A maioria dos médicos que estavam nas áreas conflagradas da Síria deixou o país. Sobraram alguns poucos profissionais, enfermeiros, e muita gente bem-intencionada, mas pouco treinada, para atender multidões de feridos.

As condições de higiene são calamitosas. Certos pacientes que chegaram ao centro do CICV tinham grama dentro dos ferimentos costurados, conta Mariateresa Cacciapuoti, chefe da subdelegação no norte do Líbano, país de 4 milhões que acolhe hoje 1,5 milhão de refugiados sírios e 500 mil palestinos.

Um dos erros mais comuns do atendimento no front é costurar os ferimentos imediatamente, aumentando o risco de infecção. Os médicos também abusam de antibióticos de amplo espectro, o que leva a infecções multirresistentes.

SEM ANESTESIA

Quando o sapateiro sírio Yasser Qulleib, 31, chegou ao centro do CICV, os médicos tiveram de reabrir a sutura feita em sua perna, remover todos os pinos e placas metálicas e iniciar um tratamento com antibióticos para tentar debelar uma infecção que quase lhe custou a perna.

Dados ::
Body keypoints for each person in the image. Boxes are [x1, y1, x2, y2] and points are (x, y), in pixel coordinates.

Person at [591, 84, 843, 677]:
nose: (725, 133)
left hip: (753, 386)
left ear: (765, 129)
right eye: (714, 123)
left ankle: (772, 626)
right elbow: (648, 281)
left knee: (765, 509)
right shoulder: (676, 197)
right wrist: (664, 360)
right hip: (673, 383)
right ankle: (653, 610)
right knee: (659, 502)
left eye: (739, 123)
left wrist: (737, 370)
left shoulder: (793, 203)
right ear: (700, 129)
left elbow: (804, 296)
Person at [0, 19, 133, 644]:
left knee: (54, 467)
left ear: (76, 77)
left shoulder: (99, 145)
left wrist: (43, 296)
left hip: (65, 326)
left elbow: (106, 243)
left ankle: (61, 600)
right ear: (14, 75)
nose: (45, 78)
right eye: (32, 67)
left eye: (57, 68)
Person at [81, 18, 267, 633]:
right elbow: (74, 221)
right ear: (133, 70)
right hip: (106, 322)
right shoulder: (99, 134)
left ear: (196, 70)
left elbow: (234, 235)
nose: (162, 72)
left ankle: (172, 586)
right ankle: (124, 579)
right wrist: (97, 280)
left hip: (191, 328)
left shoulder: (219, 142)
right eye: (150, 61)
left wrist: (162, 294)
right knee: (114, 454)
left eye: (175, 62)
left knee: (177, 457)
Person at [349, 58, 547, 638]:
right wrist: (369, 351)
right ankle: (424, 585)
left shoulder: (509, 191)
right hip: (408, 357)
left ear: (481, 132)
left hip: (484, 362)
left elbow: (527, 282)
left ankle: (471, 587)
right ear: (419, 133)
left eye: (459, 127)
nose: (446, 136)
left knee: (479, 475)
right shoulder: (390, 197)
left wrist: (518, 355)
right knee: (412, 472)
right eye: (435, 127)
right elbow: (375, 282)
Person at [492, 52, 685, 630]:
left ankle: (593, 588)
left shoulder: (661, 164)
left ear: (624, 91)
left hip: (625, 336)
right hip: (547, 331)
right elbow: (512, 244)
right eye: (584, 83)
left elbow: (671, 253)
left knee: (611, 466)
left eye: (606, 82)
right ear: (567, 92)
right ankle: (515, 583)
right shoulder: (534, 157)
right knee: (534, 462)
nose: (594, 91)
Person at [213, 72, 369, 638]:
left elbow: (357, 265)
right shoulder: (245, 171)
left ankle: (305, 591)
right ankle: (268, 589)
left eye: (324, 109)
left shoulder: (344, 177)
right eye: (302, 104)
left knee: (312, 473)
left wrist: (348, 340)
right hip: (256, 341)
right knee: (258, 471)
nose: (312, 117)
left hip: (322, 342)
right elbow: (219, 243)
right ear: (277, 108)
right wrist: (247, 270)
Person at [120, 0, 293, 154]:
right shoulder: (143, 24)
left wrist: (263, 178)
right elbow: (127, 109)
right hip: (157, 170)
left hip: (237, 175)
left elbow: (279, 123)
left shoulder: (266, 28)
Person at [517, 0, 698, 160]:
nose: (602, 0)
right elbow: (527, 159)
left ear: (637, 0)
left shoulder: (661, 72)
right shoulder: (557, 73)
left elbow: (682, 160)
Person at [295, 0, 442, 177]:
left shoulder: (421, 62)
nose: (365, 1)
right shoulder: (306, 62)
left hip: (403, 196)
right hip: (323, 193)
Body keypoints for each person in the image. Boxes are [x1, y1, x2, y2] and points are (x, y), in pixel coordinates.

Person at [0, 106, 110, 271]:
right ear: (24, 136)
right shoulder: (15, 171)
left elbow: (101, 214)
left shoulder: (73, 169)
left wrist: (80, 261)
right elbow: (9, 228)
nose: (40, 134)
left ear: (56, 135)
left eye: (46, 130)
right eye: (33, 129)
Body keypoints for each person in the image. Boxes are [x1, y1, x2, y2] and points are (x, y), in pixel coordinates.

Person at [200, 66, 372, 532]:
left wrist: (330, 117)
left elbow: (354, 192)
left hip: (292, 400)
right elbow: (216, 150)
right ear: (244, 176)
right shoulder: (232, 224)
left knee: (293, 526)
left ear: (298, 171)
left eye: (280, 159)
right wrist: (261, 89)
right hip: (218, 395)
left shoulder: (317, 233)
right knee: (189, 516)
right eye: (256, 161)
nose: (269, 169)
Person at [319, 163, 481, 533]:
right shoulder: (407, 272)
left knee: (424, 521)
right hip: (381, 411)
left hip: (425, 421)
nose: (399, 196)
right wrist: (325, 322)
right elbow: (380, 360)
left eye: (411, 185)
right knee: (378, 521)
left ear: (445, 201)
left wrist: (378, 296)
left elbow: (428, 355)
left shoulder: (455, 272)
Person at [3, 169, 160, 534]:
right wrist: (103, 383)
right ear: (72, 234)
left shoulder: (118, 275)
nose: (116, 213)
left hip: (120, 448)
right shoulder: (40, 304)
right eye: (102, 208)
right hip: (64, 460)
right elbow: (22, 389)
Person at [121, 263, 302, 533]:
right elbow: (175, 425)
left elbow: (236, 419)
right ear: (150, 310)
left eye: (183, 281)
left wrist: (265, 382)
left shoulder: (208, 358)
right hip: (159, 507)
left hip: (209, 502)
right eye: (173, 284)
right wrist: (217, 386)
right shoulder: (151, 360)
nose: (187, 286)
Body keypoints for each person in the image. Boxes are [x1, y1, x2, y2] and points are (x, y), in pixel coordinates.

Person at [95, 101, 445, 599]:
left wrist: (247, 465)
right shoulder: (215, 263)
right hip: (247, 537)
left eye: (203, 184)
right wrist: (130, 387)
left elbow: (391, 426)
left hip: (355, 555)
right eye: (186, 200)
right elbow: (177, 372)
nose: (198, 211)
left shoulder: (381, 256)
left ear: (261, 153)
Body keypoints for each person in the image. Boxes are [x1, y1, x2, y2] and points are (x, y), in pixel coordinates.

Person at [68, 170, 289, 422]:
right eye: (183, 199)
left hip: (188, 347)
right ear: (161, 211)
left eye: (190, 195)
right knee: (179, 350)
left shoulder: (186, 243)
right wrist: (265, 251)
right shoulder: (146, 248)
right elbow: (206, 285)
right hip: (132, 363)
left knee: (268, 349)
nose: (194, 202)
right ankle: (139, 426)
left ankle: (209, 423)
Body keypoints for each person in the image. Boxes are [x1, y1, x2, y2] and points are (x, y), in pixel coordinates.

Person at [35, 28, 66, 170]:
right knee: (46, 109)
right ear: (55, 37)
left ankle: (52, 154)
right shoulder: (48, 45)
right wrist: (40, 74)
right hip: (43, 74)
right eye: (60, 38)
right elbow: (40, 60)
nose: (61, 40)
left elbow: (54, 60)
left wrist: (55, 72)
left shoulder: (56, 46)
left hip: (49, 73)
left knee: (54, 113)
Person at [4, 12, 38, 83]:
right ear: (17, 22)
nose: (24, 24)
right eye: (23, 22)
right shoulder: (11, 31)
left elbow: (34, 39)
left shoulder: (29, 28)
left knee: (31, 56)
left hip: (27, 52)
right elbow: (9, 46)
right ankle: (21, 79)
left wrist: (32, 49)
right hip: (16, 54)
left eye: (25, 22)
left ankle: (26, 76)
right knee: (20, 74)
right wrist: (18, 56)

Exercícios ::
1) No texto sobre o atendimento a feridos sírios, por que costurar os ferimentos logo de imediato é apontado como erro? Responda em uma a três frases.
2) Dê continuidade ao texto sobre o atendimento a feridos sírios a partir do ponto em que ele termina.
Os dados são um material à parte, independente do texto.

Respostas ::
1) Costurar os ferimentos imediatamente aumenta o risco de infecção. Por isso o texto aponta essa prática como um dos erros mais comuns do atendimento no front.

2)
Qulleib vivia em Ghouta oriental, subúrbio de Damasco que está cercado pelas tropas do ditador Bashar al-Assad há anos e é alvo constante de bombardeios. Por causa do bloqueio, ele e a família sobreviviam comendo sopa de folhas e os poucos vegetais que conseguiam plantar.

Em janeiro de 2015, o sapateiro sobreviveu a um bombardeio no mercado local que deixou 35 mortos. Atingido na perna, foi levado a um hospital improvisado, onde passou por cirurgia sem anestesia. Por meses, o ferimento não cicatrizava. Tentou-se fazer um enxerto de osso, sem sucesso.

Depois que sua casa foi destruída por mísseis, em 2016, Qulleib fugiu da Síria com a mulher e as duas filhas pequenas. Foi para um campo de refugiados no vale do Bekaa, no Líbano, de onde um enfermeiro do CICV o encaminhou ao centro de tratamento. Ali, ficaria internado por mais de um mês.

Em 2017, 500 pacientes passaram pelo hospital. Grande parte tem membros amputados e fica de 3 a 6 meses, entre cirurgias, reabilitação e atendimento psicológico para estresse pós-traumático.

Lá, a equipe do CICV já treinou 65 cirurgiões locais. “A cirurgia de guerra tem uma série de técnicas que facilitam muito a recuperação dos pacientes”, diz Joana Sá, enfermeira-chefe no centro, que trabalhou na República Democrática do Congo, no Paquistão e no Afeganistão.

Antes de amputar uma perna, por exemplo, é importante esticar os nervos o máximo possível para que as terminações nervosas fiquem mais longe do coto e da pele, e, consequentemente, haja menos dores, explica Sá. O coto precisa estar redondo para se aplicar a prótese, e a sutura cirúrgica precisa ser na lateral. Muitas vezes, são colocados pinos e placas metálicas sem a devida higiene, o que causa infecções graves.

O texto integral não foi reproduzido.